Finally when Rogin arrives at the apartment, his kind fiancee Joan greets him.
“Oh, my baby. You’re covered with snow. Why didn’t you wear your hat? It’s all over its little head”–her favorite third-person endearment (511).
And Joan washes her fiance’s (Rogin’s) hair, notices his scalp is pink (like a baby’s), and Rogin is undone. She bathes his scalp, shampoos his hair, tends to him:
Then Bellow brings it all home:
“But there’s abosolutely nothing wrong with you,” she said, and pressed against him from behind, surrounding him, pouring the water gently over him until it seemed to him that the water came from within him, it was the warm fluid of his own secret loving spirit overflowing into the sink, green and foaming, and the words he had rehearsed he forgot, and his anger at his son-to-be disappeared altogether, and he sighed, and said to her from the water-filled hollow of the sink, “You always have such wonderful ideas, Joan. You know? You have a kind of instinct, a regular gift” (513).

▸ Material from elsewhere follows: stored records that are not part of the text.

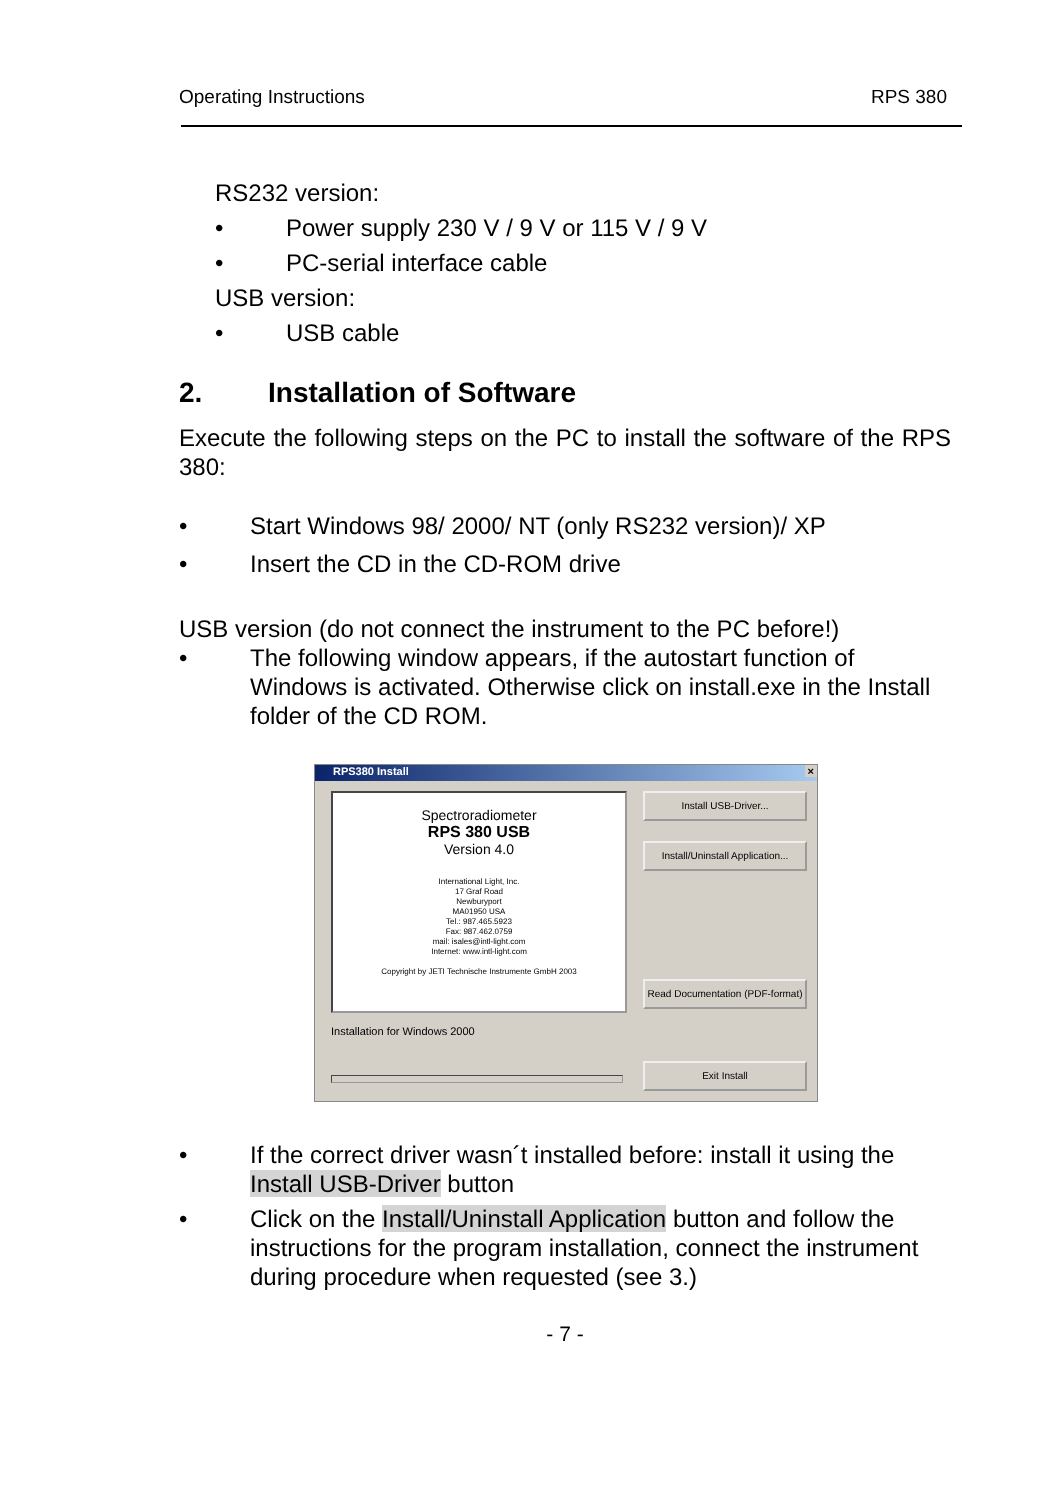Operating Instructions RPS 380
RS232 version:
• Power supply 230 V / 9 V or 115 V / 9 V
• PC-serial interface cable
USB version:
• USB cable
2. Installation of Software
Execute the following steps on the PC to install the software of the RPS 380:
• Start Windows 98/ 2000/ NT (only RS232 version)/ XP
• Insert the CD in the CD-ROM drive
USB version (do not connect the instrument to the PC before!)
• The following window appears, if the autostart function of Windows is activated. Otherwise click on install.exe in the Install folder of the CD ROM.
RPS380 Install ×
Spectroradiometer
RPS 380 USB
Version 4.0
International Light, Inc.
17 Graf Road
Newburyport
MA01950 USA
Tel.: 987.465.5923
Fax: 987.462.0759
mail: isales@intl-light.com
Internet: www.intl-light.com
Copyright by JETI Technische Instrumente GmbH 2003
Install USB-Driver...
Install/Uninstall Application...
Read Documentation (PDF-format)
Installation for Windows 2000
Exit Install
• If the correct driver wasn´t installed before: install it using the Install USB-Driver button
• Click on the Install/Uninstall Application button and follow the instructions for the program installation, connect the instrument during procedure when requested (see 3.)
- 7 -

Rogin sees, perhaps for the first time, he’s the child. He needs to be mothered. He is the one longing for love. He’s the one in need. Actually, there is debate about whether or not Rogin does actually grow up and come to see that he’s been the child. I kind of think, in fact, that he has not come to himself yet. Rogin was humbled, yes, a lesson we need more than we usually realize. But usually we’re the last ones to know. Others see our need first, kind of like that penchant we have for seeing those specks in other people’s eyes.